Límites. La prueba de que la frontera colombo-ecuatoriana era parte del negocio de las FARC cuando a la guerrilla aún la comandaban los comandantes Luis Briceño, Alfonso Cano, Iván Ríos y Timochenko, es el ataque que ordenó Alvaro Uribe matando a Raúl Reyes en un campamento que estaba instalado dentro del territorio de Ecuador.
La llegada de Rafael Correa al Palacio de Carondelet favoreció esa presencia insurgente en el norte de Ecuador. Desde el gobierno de Jamil Mahuad, el pequeño país vecino de Colombia había reemplazado su antigua moneda, el Sucre, por el dólar norteamericano. Un incentivo para contrabandistas y narcotraficantes que necesitan lavar dinero.
El proceso de envilecimiento de las FARC comenzó tras la muerte de su fundador, Jacobo Arenas. Años más tarde, ya era una milicia enriquecida por la industrialización del secuestro y por el narcotráfico. Violaban derechos humanos en igual o mayor magnitud que los militares y los paramilitares, pero mantenían el discurso ideológico y la pose de insurgentes revolucionarios.
Los mil doscientos guerrilleros que quedaron en la selva, liderados por jefes como alias Guacho, son un residuo tóxico que ni siquiera hace el juego hipócrita de la ideología y la revolución. Contrabandea, trafica, secuestra y asesina sin piedad y sin rubor.

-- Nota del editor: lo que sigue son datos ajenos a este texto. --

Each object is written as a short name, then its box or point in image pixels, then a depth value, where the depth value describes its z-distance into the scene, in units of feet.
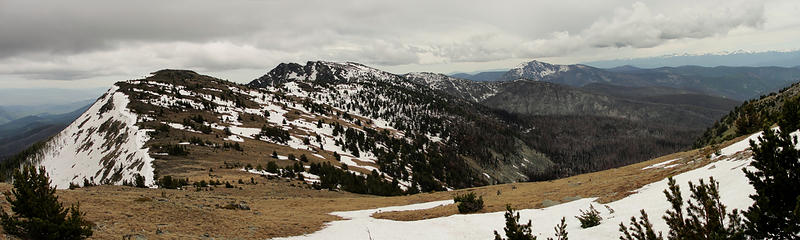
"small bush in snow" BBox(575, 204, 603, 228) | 45.55
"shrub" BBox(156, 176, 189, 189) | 129.05
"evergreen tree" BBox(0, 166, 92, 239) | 36.77
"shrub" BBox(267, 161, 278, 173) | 198.70
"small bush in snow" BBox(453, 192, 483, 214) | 74.54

Pero los comandantes que cambiaron las armas por escaños y candidaturas, no son tan absolutamente lo contrario. Ellos, con Tirofijo a la cabeza, fueron los primeros en crear Gulags en la selva para acumular en condiciones infrahumanas a secuestrados que luego canjearían por dinero. Esos comandantes fueron los primeros en asociar con el narcotráfico a la vieja guerrilla marxista que había nacido en “la República de Marquetalia”.
Fuerzas. La guerrilla residual no podía ser otra cosa que una versión aún más criminal de la insurgencia que había envejecido y perdido sus valores fundacionales en la guerra más antigua y extraviada del continente. Los reconvertidos en políticos, ni siquiera tuvieron la prudencia de poner fin a la sigla de cuatro letras. Recurriendo a un ridículo juego de palabras, conservaron la sigla FARC como nombre de la nueva fuerza política. Y su primer prueba en las urnas les mostró con crudeza, hasta que punto su lucha armada carecía de representatividad en el cuerpo social. No llegaron ni al uno por ciento, por lo tanto, no obtuvieron bancas parlamentarias más allá de las diez que se apropiaron en el acuerdo que alcanzaron con el presidente Santos.

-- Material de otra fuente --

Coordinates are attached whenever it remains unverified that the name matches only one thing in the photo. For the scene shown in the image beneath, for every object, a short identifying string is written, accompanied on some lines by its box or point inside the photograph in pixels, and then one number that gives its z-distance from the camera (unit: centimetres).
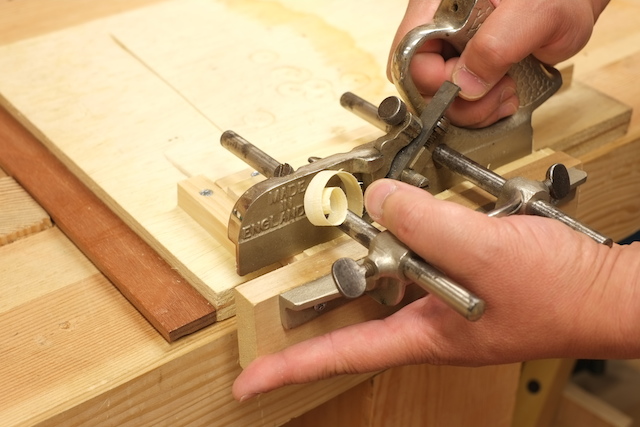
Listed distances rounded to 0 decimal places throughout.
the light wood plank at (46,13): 107
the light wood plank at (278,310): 74
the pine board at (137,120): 81
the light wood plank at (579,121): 92
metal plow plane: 72
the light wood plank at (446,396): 88
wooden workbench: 74
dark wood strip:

Rodrigo Londoño, que en la selva y con un Kalashnikov en la mano se llamaba Timoleón Jiménez, o Timochenko, desistió de presentarse como candidato a presidente aduciendo problemas delicados de salud. Puede que esté enfermo, pero aún estando sano habría buscado alguna excusa para no sufrir unipersonalmente una derrota tan abochornante como la sufrida colectivamente por el partido FARC en las legislativas.
Con la misma sigla en sus brazaletes, varios batallones mantienen su actividad militar en las selvas y al menos uno estableció el control de la frontera con Ecuador, imponiendo el terror de los dos lados. Igual que hace con la necesidad de realizar ajustes en la economía y con los tembladerales institucionales que provoca la corrupción, el presidente Lenin Moreno culpa a su antecesor. Y tiene lógica sospechar que, a pedido de Hugo Chávez, Correa hiciera la vista gorda para que las FARC pudieran tener bases selváticas en el lado ecuatoriano de la línea fronteriza. Posiblemente, Rafael Correa, quien a pesar de su carácter volcánico con el líder venezolano era suave como el terciopelo, también sabía que las FARC traficaban cocaína y lavaban dinero en la economía que él mantuvo dolarizada. Sin embargo, el presidente actual no puede culpar a su antecesor sin que esa culpa lo toque también a él.
En definitiva, Lenin Moreno no era un opositor de Correa, sino su vicepresidente. Nada menos.